Le riviste di cinema stanno vivendo un passaggio d’epoca. Non si tratta solo di “resistere” alla rarefazione dell’edicola: è in gioco la loro fisionomia culturale, il patto con i lettori, la possibilità stessa di continuare ad essere luoghi di pensiero, non semplici supporti. Il talk veneziano – breve per durata, ambizioso per domande – nasce per aprire un cantiere pubblico e condiviso.

Che cosa significa, oggi, tenere insieme carta e pixel? La retorica del “tutto digitale” ha prodotto, negli anni, promesse non sempre mantenute: abbondanza di contenuti, scarsità di attenzione, ricavi pubblicitari compressi, dipendenza dagli algoritmi. La carta, d’altra parte, conserva un valore simbolico e una qualità di lettura che il feed non replica. Esiste una via di mezzo praticabile – meno uscite, più “forti”; un abbonamento ibrido che non sia semplice PDF, ma servizio editoriale – o rischiamo di replicare due debolezze invece di sommare due forze?
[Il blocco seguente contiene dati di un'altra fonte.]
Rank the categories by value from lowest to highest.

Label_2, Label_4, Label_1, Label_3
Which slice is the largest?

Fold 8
Poi c’è la questione dei pubblici. Ha senso parlare di audience quando ciò che regge, nel tempo, sono le community e le nicchie? Le prime chiedono prossimità, ritualità (una newsletter del venerdì, un club del film, incontri in sala); le seconde pretendono competenza e cura, ma sanno riconoscere il valore pagando per contenuti, archivi, eventi. Quanti esperimenti – podcast, newsletter, formati social, persino spin-off televisivi – funzionano da imbuto virtuoso verso la rivista e quanti, invece, le rubano tempo, risorse e persino linguaggio? La domanda è scomoda, ma necessaria: quali prodotti “satellite” aiutano la carta, e quali la ostruiscono?
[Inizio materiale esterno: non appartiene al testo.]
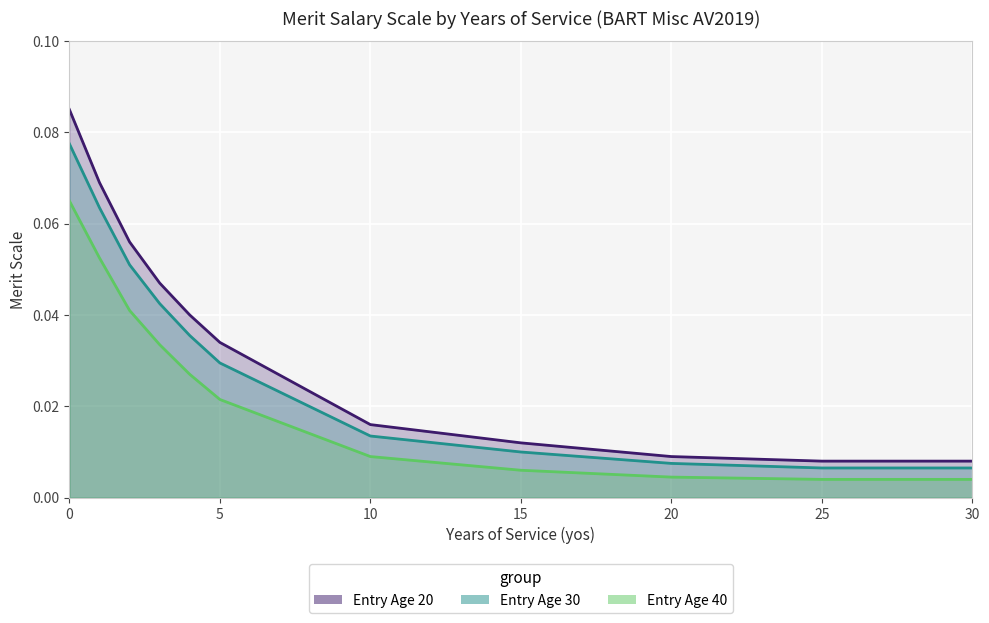

True or false: Entry Age 20 and Entry Age 30 intersect in this chart.

False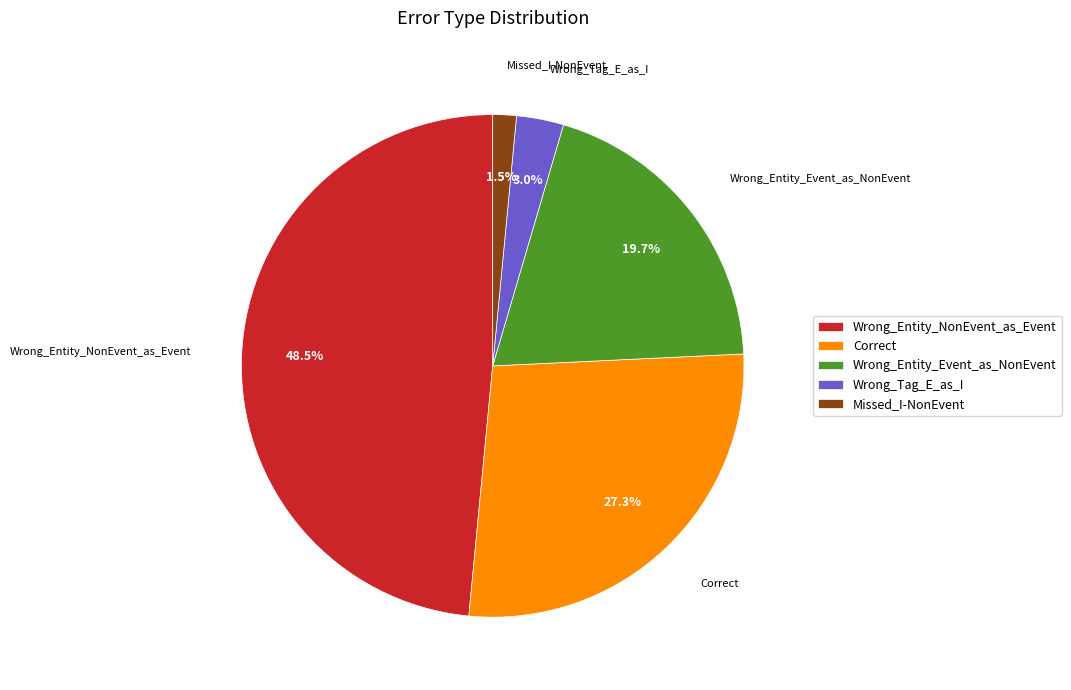

How many slices are in this pie chart?

5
Accademia e archivi sono l’altra faccia della medaglia. Gli archivi delle riviste – decenni di letture, immagini, impaginati – possono restare un costo o diventare una risorsa: digitalizzazione, indicizzazione, dossier tematici, collane, podcast “dall’archivio”, percorsi didattici con scuole e università. Qui la sfida non è solo tecnica: è editoriale e civile. Se gli studenti ritrovano nella rivista un laboratorio di sguardo, la rivista torna a essere un’istituzione viva, non un cimelio. Eppure tutto questo domanda sostenibilità: governance, priorità, un portafoglio ricavi in cui membership, eventi, licensing e partnership si sommino senza snaturare la voce critica.

Infine l’AI. Può aiutare nella fatica invisibile (OCR, tagging, ricerche, schede), liberando ore per scrivere meglio; oppure rischia di appiattire, se usata per produrre il già detto. La frontiera vera non è “scrivere al posto di”, ma tutelare e valorizzare i cataloghi, definendo regole di utilizzo e forme di licensing che riconoscano il lavoro redazionale.

A Venezia – 30 agosto, ore 17:00, Sala Tropicana 1 – non cercheremo risposte definitive. Metteremo, piuttosto, alcune ipotesi sul tavolo. Che una rivista 2030 possa vivere con meno quantità e più progetto; che la comunità vada costruita con rituali regolari e non con occasionali exploit; che l’archivio sia un bene comune editoriale; che la sostenibilità passi da pochi KPI chiari (lettori paganti, retention, eventi) e non da mille metriche di vanità.

Dialogheranno Piera Detassis e Gianni Canova. Modera il sottoscritto. Inoltre, una sedia vuota sarà a disposizione della platea di direttori e giornalisti presenti. Perché il patto critico non si firma dall’alto: si negozia in pubblico, si verifica nel tempo, si coltiva insieme.

Quello veneziano è solo un inizio. Nel 2026 immaginiamo un convegno nazionale: più lungo, più denso, più operativo. Ma senza un primo, onesto, confronto – su cosa tenere, cosa cambiare, cosa provare subito – anche il futuro migliore resterebbe un titolo di lavorazione. Oggi gli diamo forma. Domani, se vorremo, gli daremo gambe.